*** Passage shown Section Begins ***

4. Ventilatory management: The principles are along the lines of management of ALI (low tidal volume 6-8 ml/kg, minimum plateau pressure, lung recruitment). The lowest FiO₂ needed should be used, and optimal PEEP with a restrictive fluid strategy improves graft harvesting for lung transplants.

5. Replacement of hormones after brain death: Standardization of hormone therapy after brain death in combination with a central venous pressure <10 mmHg significantly improved utilization of the heart and lungs for transplant without affecting other organ systems.[49] The recommended replacements are:

   1. Vasopressin 1 U bolus followed by an infusion of 0.5-4.0 U/h (desmopressin intranasally has a selective action on the V2 receptors and a half-life varying from 6 to 20 h.[20])
   2. Methylprednisolone 15 mg/kg immediately after diagnosis of brain death and 24^th hourly thereafter.
   3. Insulin 10 U in 50% dextrose followed by an infusion to maintain blood glucose between 80 and 150 mg.

*** Passage shown Section Ends ***
*** Entries supplied Section Begins ***

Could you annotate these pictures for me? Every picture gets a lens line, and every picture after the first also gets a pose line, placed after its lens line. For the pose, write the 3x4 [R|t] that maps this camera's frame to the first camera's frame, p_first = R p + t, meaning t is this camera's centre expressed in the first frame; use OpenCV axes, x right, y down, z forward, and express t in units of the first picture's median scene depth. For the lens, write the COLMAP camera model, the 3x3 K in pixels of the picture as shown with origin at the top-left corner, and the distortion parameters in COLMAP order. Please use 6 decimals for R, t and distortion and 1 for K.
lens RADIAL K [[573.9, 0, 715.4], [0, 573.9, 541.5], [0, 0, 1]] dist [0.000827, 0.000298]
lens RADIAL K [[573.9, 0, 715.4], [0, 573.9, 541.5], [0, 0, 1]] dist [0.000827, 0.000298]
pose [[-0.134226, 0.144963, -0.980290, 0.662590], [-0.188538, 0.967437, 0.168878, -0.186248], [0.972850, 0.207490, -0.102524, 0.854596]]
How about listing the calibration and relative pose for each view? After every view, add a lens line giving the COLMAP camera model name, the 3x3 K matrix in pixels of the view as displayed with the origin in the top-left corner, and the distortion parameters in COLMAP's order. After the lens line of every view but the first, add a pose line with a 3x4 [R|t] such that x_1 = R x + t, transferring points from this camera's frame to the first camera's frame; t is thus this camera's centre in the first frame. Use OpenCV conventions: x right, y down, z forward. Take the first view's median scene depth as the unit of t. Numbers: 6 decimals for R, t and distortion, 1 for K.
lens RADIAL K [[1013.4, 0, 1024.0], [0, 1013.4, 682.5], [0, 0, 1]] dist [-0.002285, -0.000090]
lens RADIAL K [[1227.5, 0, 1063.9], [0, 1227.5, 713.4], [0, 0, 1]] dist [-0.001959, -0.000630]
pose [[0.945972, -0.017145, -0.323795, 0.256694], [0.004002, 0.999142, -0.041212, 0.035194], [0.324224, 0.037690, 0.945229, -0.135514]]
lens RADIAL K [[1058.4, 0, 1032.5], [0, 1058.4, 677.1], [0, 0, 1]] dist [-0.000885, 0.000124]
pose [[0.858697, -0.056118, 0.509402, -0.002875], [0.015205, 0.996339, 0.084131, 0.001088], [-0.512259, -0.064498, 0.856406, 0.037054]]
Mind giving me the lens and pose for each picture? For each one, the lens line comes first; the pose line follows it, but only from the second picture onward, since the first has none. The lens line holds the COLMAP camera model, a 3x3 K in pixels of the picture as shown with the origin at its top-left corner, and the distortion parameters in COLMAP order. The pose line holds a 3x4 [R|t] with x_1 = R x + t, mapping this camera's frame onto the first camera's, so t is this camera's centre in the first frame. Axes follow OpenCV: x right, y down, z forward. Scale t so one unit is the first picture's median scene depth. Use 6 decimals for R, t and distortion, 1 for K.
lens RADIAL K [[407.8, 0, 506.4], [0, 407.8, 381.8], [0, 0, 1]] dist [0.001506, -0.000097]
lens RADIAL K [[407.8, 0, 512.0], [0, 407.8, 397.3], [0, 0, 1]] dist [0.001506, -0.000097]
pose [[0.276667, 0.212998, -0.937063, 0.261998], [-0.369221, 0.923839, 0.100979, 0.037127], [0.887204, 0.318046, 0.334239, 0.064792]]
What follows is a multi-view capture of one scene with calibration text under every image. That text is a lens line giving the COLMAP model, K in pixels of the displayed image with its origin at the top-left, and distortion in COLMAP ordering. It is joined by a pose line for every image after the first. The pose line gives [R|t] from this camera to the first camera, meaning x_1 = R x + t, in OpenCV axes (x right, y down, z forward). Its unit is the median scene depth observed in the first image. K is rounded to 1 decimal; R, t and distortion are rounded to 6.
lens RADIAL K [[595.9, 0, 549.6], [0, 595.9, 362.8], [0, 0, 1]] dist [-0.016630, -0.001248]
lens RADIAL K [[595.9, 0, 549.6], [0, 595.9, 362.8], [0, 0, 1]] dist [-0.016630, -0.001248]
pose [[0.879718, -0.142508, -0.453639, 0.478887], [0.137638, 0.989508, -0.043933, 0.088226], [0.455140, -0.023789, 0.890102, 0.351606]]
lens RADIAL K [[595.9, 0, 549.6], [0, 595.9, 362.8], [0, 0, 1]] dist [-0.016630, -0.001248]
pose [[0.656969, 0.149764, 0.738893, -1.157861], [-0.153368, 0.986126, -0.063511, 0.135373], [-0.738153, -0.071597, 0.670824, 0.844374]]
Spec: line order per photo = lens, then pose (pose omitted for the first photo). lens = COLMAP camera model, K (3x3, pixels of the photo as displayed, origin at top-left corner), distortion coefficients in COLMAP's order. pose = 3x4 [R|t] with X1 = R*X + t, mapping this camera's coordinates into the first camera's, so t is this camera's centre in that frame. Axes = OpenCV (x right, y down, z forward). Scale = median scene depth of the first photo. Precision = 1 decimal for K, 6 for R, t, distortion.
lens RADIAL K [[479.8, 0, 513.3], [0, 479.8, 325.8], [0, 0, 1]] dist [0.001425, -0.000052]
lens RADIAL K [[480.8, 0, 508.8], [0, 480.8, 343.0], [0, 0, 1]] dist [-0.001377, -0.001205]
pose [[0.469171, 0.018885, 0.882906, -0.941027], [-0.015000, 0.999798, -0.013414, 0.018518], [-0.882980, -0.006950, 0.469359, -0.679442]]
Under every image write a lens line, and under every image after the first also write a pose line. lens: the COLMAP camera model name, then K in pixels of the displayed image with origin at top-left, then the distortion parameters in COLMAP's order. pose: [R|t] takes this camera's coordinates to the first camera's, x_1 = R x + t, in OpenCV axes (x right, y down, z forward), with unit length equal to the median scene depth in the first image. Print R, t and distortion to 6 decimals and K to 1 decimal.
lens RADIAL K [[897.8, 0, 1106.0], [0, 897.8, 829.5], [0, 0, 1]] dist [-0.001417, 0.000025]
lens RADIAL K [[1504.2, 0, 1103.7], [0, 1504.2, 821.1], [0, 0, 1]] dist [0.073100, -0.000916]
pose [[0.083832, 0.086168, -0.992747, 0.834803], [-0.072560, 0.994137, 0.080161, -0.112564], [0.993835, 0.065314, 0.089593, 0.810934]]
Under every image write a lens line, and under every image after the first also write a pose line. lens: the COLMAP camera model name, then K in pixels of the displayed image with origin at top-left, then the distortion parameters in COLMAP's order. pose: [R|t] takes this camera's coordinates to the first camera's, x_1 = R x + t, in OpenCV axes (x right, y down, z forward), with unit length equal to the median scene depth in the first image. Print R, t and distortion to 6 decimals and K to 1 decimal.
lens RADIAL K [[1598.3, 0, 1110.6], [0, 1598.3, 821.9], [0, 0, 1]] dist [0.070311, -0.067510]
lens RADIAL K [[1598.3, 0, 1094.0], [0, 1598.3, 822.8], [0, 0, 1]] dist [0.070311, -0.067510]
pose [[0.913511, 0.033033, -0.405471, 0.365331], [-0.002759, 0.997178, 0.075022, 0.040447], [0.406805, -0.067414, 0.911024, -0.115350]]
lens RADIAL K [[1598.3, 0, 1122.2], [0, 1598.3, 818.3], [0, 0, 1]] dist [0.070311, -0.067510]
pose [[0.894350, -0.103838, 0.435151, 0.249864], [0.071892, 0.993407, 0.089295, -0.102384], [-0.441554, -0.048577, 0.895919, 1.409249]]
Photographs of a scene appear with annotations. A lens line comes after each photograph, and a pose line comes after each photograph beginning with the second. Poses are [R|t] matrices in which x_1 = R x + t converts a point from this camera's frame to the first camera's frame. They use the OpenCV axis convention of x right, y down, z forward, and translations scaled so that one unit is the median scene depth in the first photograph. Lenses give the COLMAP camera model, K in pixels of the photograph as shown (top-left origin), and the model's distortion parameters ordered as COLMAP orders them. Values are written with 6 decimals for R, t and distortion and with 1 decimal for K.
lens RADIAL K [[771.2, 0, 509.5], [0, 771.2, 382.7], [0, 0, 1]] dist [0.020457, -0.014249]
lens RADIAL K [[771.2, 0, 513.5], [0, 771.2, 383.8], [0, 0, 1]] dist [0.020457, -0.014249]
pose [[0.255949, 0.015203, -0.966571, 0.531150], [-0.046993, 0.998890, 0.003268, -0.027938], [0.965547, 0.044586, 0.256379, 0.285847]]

*** Entries supplied Section Ends ***

Task 1: Do the following statements agree with the passage on care after brain death? Answer yes or no for each, and quote the deciding words from the passage. (a) The highest FiO₂ the patient tolerates should be used. (b) Methylprednisolone 15 mg/kg is given immediately after brain death is diagnosed. (c) Desmopressin acts selectively on V2 receptors.
Task 2: From the passage on care after brain death, return the text between "1. Vasopressin 1" and "to 20 h.[20])", inclusive.

Reply 1:
(a) No: "The lowest FiO₂ needed should be used"
(b) Yes: "Methylprednisolone 15 mg/kg immediately after diagnosis of brain death"
(c) Yes: "desmopressin intranasally has a selective action on the V2 receptors"

Reply 2:
1. Vasopressin 1 U bolus followed by an infusion of 0.5-4.0 U/h (desmopressin intranasally has a selective action on the V2 receptors and a half-life varying from 6 to 20 h.[20])